Jane Smith was unusual in that she did not seem to see him as just a duke. She saw past his title to the man beneath, and it was to that man that she spoke during her moments of rebellion. It was to that man that her beauty appealed. To such a degree that Hawk had briefly forgotten all the caution that had served him so well these last ten years.
It would not—it must not!—happen again.
‘I have no interest in bedding any of the ladies now residing at Markham Park,’ he said disdainfully, knowing by the way Jane stiffened that she had heard his intended rejection of her own charms in that carefully worded dismissal. ‘Now, if you will excuse me, I believe I will make my excuses to the Sulbys before retiring to my bedchamber for the night.’ He bowed abruptly before turning to leave.
‘Not without first making me an apology,Your Grace!’
Hawk turned slowly back to her, his narrowed gaze taking in the taut lines of her body and the challenge in her defiantly raised chin.
‘For almost kissing you…?’
She gave him a contemptuous glare. ‘For wrongly accusing me of encouraging Lord Tillton!’
Was it possible Hawk had mistaken the events he had witnessed earlier at the dinner table? Had Jane not been encouraging Tillton after all, but rather, as she claimed, fighting off the other man’s unwanted attentions? Attention towards a young woman about whom it was obvious her guardians did not care, let alone offer protection to?
‘If I was mistaken—’
‘You were!’
‘If I was mistaken then I apologise.’ Hawk nodded abruptly. ‘But in future I would advise you not to come here alone.

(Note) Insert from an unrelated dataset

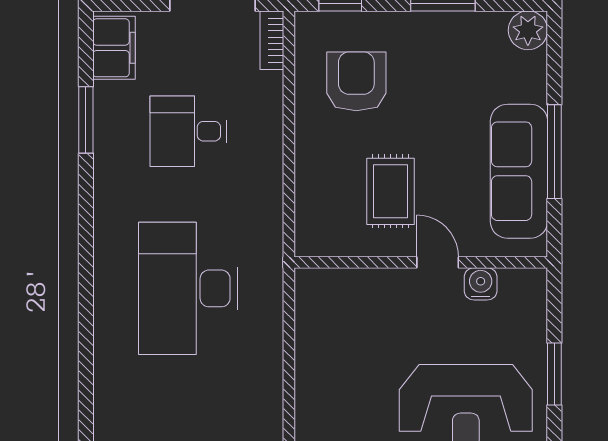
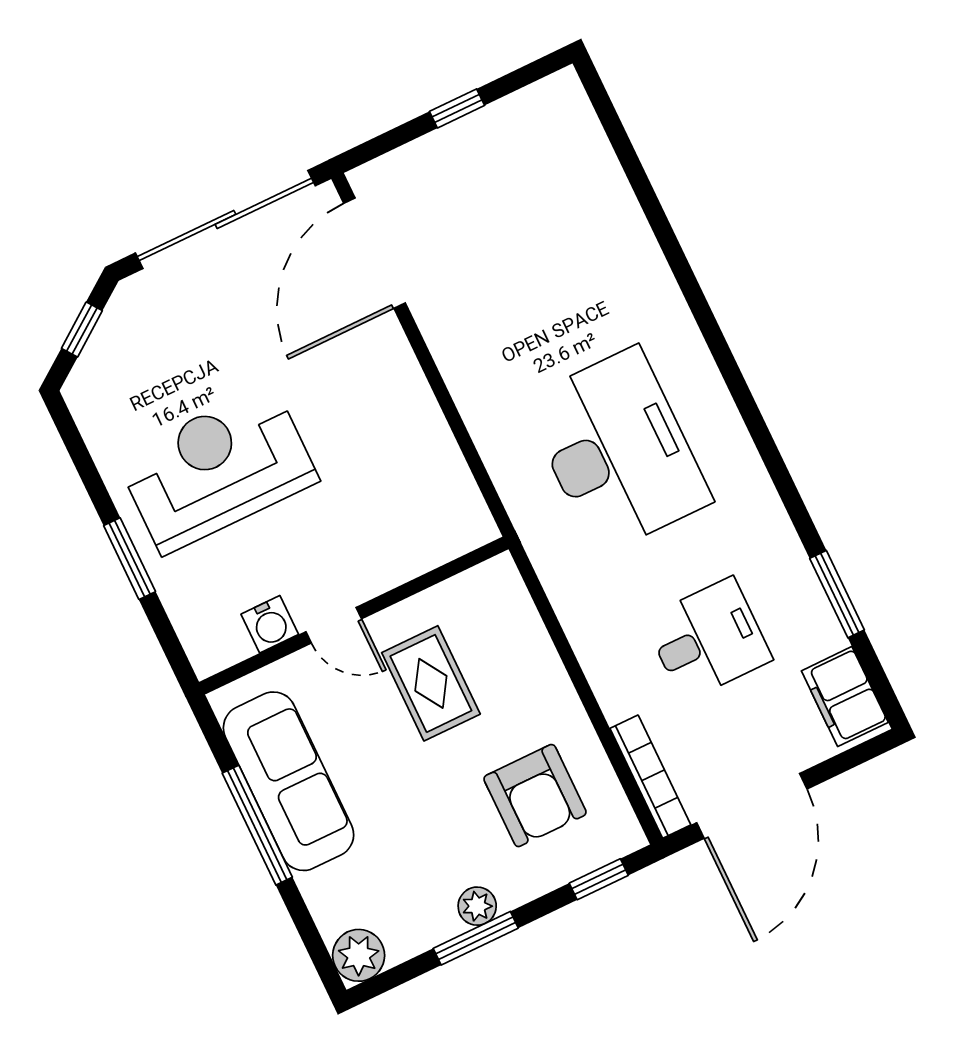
plant: (432, 25) -> (477, 906), added
bookcase: (272, 40) -> (650, 777), width x1.56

You might find yourself in much graver danger another time than you have this evening.’
‘Until now these dunes have always been my place of refuge!’
Until Hawk had intruded.
Until he had held her in his arms and attempted to kiss her.
But that was a temptation she had not demanded apology for…
She was magnificent. Hawk could acknowledge that even with his inner determination not to initiate any further intimacy between them. Her unconfined hair blew in the wind, a thick curtain of flame, her eyes were wide and challenging, and those perfectly pouting lips were set defiantly.
All of those things told Hawk that she would be a formidable lover. that this woman was more than capable of matching the depths of his own passion, which he was always at such pains to hide from others and which Jane, instinctively, was able to touch and ignite.
Jane Smith, he decided determinedly, was a definite danger to the icy reserve of the Duke of Stourbridge.